(Data shown)

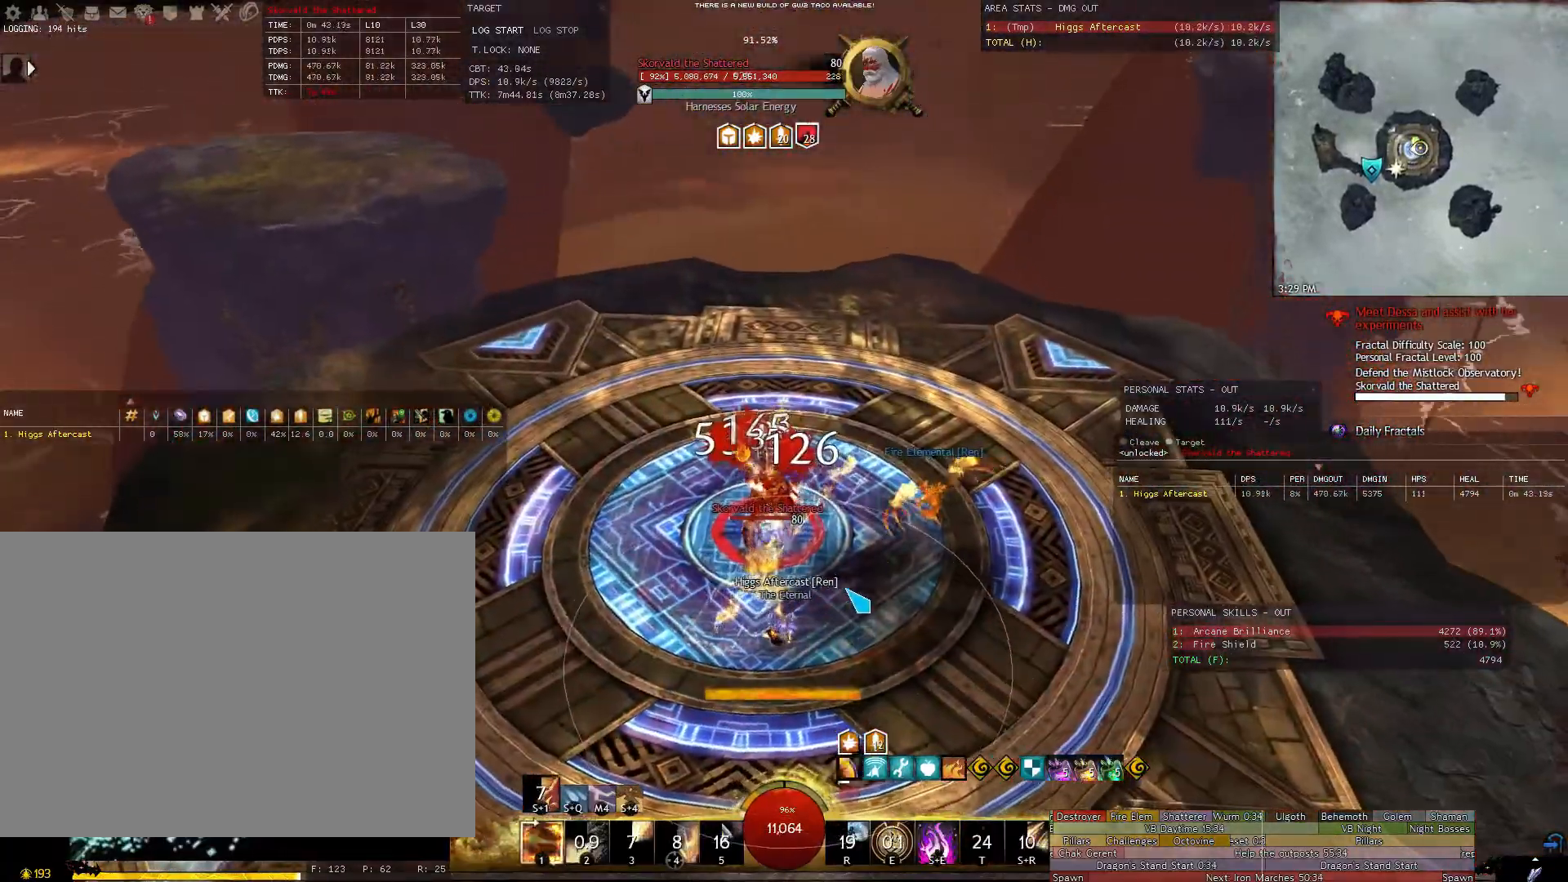
{"keys": ["a", "w"], "mouse": ["right"], "events": [[420, "mouse_right", "down"]]}
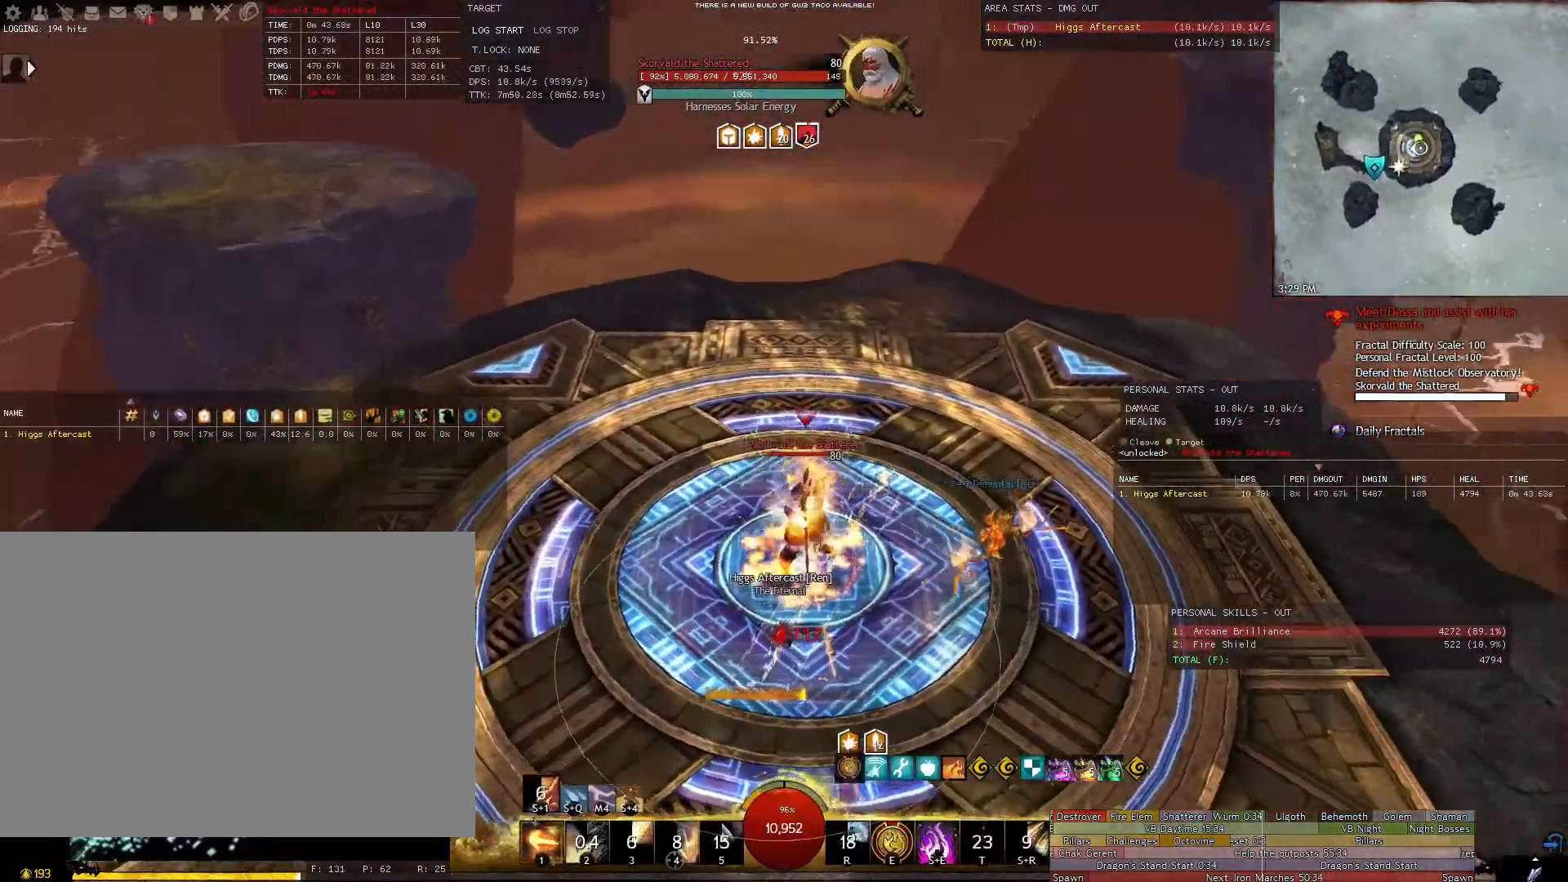
{"keys": ["a"], "mouse": ["right"], "events": [[60, "w", "up"], [300, "2", "down"], [360, "2", "up"], [440, "2", "down"], [480, "2", "up"]]}
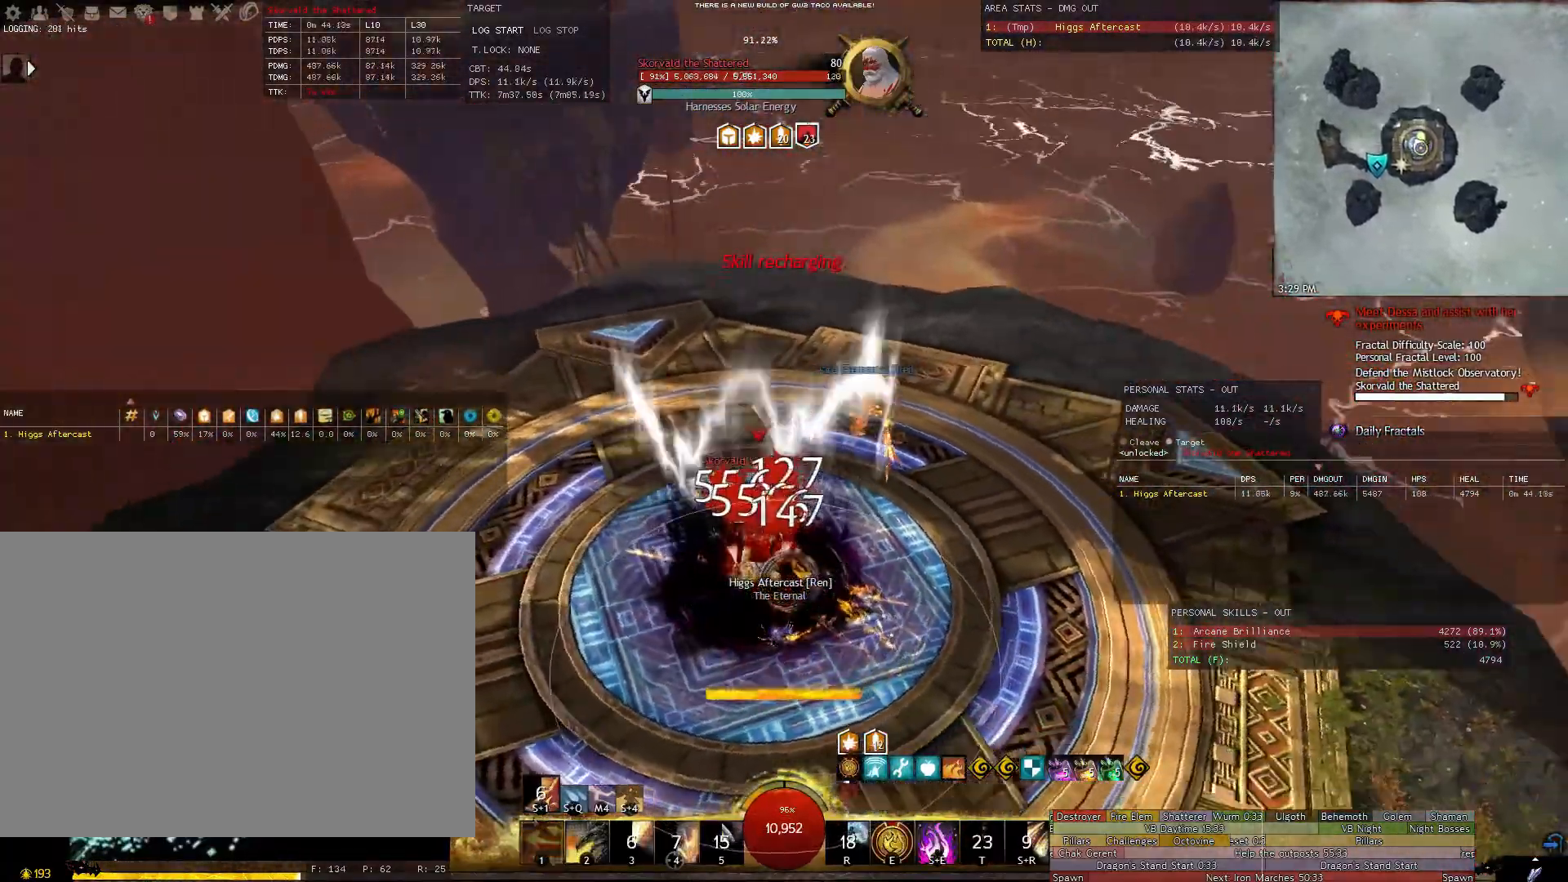
{"keys": ["a"], "mouse": ["right"], "events": [[140, "2", "down"], [220, "2", "up"], [320, "2", "down"], [360, "2", "up"]]}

(End Data shown)

Your response must reproduce the listing above word for word and must contain none of its pictures.

{"keys": ["a", "w"], "mouse": ["right"], "events": [[420, "mouse_right", "down"]]}
{"keys": ["a"], "mouse": ["right"], "events": [[60, "w", "up"], [300, "2", "down"], [360, "2", "up"], [440, "2", "down"], [480, "2", "up"]]}
{"keys": ["a"], "mouse": ["right"], "events": [[140, "2", "down"], [220, "2", "up"], [320, "2", "down"], [360, "2", "up"]]}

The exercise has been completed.